The blow that finally may stop everybody talking arrived in the very last moments of the first half.
Arriving like all good centre forwards do on the end of a rapid England break from deep, Harry Kane took one touch of the ball with this right foot to steady himself and then drove it hard and straight in to the back of the net with his second.
There was nothing particularly cultured about it. Nothing that Kane did that would take years of practice to master. But the goal was despatched with an element of conviction and confidence that the England captain has always had and perhaps will never lose.
It was Kane’s first goal of this World Cup and it has arrived just in time.
Harry Kane stepped up on the big occasion for England in their Round of 16 game with Senegal
The 29-year-old netted the second goal for England against Senegal on the stroke of half-time
After England shook themselves from an early torpor that threatened to give Senegal a platform in the game that they had done little to earn, they cut loose to bury the champions of Africa under three superbly made and taken goals. It was desperately easy from that point on.
It is France here next week in the quarter-finals, though, and that will be a different level of contest altogether. That is likely to be a game settled and decided by small margins.

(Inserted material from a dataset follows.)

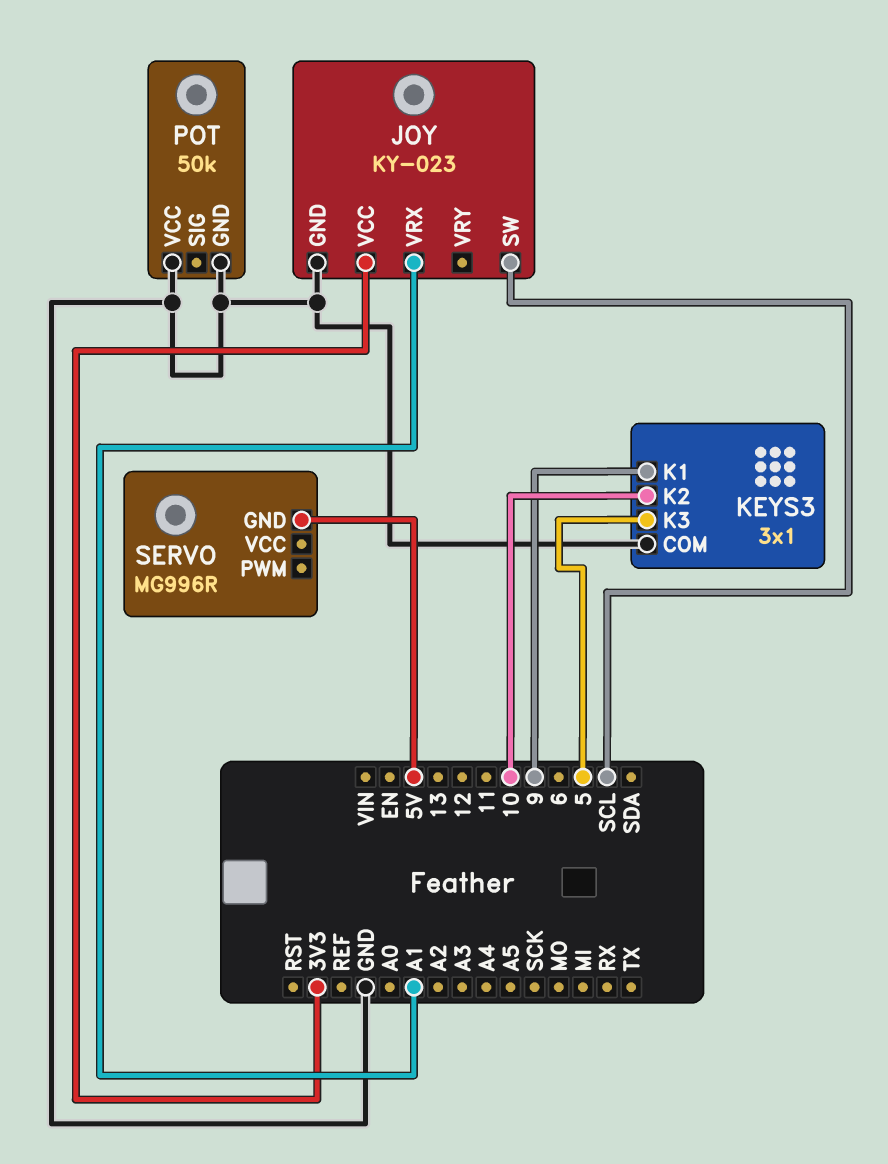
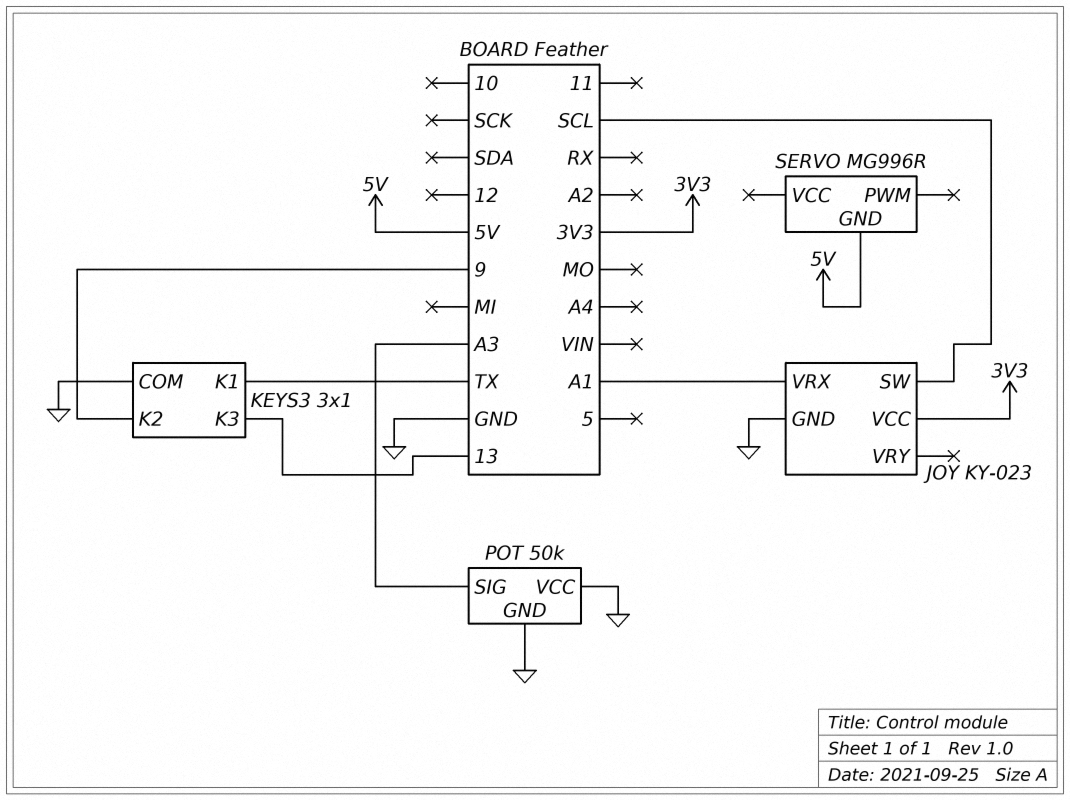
KEYS3 pin K1: 9 -> TX
KEYS3 pin K2: 10 -> 9
KEYS3 pin K3: 5 -> 13
POT pin SIG: none -> A3

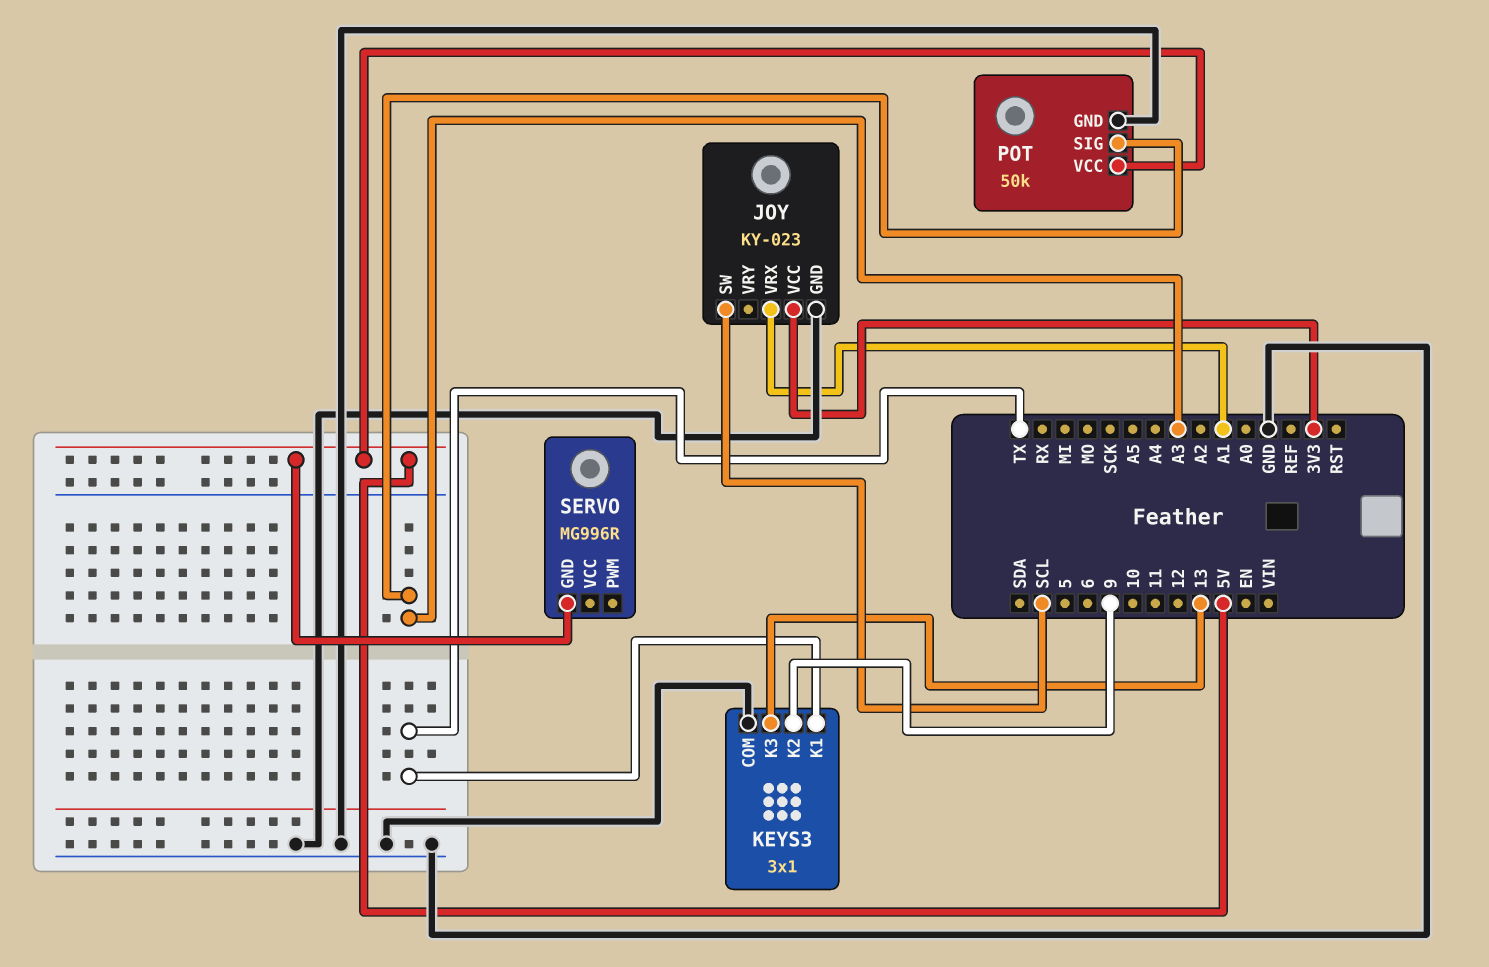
POT pin VCC: GND -> 5V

France are the defending champions and are beginning to look like it. If England are to beat them it is likely that Kane will need to be heavily and directly involved.
So this goal and indeed his role in the creation of two others came at a timely juncture and may now silence the seemingly endless and dreary debate about how he should play and, occasionally, whether he should actually be in the team at all.
The England skipper brings so much more to Gareth Southgate’s side than just pure goals
It says something about English football and what many people seem to expect of it that we have to regularly listen to that conversation.
Kane’s numbers – a half century of goals for England and almost 200 in the Premier League – would suggest that he knows what he is doing, that his style of play has tended to work over the years. But still he has to hear those who seek to tell him to do it differently and that noise only grows louder when he endures spells during which the goals won’t come.
There will always be those who seek to tell the 29-year-old how to play. They tell him he spends too much time in the wrong areas of the field, coming deep in search of the ball instead of occupying the traditional number nine’s territory on the edge of the opposition penalty area.
Kane’s performance against Senegal should silence the seemingly endless and dreary debate about how he should play and, occasionally, whether he should actually be in the team at all
All centre forwards have periods when they don’t score goals. Kane has fewer than most. But when he does have one the tolerance level of some England followers tends to be pretty low.
It was the same in the European Championships in 2021. Kane was not prolific in the early stages of that tournament either and did not score a goal until he converted England’s second in the last-16 game against Germany. So there were some neat comparisons here.
In the Euros he then went on to score in his next two games. It would be no surprise if he does the same here in Qatar even if next weekend’s meeting with France back at this stadium will present England with a standard of opponent they have not met so far during this tournament.
Kane had failed to score a goal for England in three group stage games at the 2022 World Cup
Early on in this game, it was not easy for Kane. Senegal presented a bank of four defenders with a holding pair stationed in front of them. When England moved forwards in to the Africans’ half, their wide players dropped back in to complete what was essentially an defensive eight.
With Jude Bellingham now detailed to link England’s holding pair of Declan Rice and Jordan Henderson with Kane, the captain seemed reluctant to drop in to the pockets he naturally feels drawn to. When he did he found the Senegal attention to be direct and physical. The whack Kane took from Abdou Diallo in the 14th minute was a fearsome one and should have led to a booking.
England were not good for half an hour. They didn’t move the ball quickly enough and played far too much of their football back and across in front of the two banks of green. Rarely did an England runner get up and beyond Kane to provide an option.
The England captain is now one goal behind Wayne Rooney as England’s all-time record scorer
Kane also won the Golden Boot at the 2018 World Cup, scoring six times for the Three Lions
During this period England struggled to create chances but the two best passes of the night still came from Kane. Both could have benefited Bukayo Saka if the Arsenal player had shown slightly sharper anticipation.
Kane was also involved in the two England goals that sandwiched his own. The first one – the goal from Jordan Henderson that transformed the whole feel and flow of the game in an instant – involved a Kane pass to Bellingham. Then, after half time, he was tackled when in possession down the left, allowing Phil Foden to set up Saka.
This is the worth of Kane. A truly world class scorer of goals, he is also more than that and quite simply should be allowed to be.
It was interesting to note that Gareth Southgate left Kane on for the whole game, even when it had become a procession. Maybe he sensed his skipper still needed to find more confidence. If so, it’s unlikely to be true.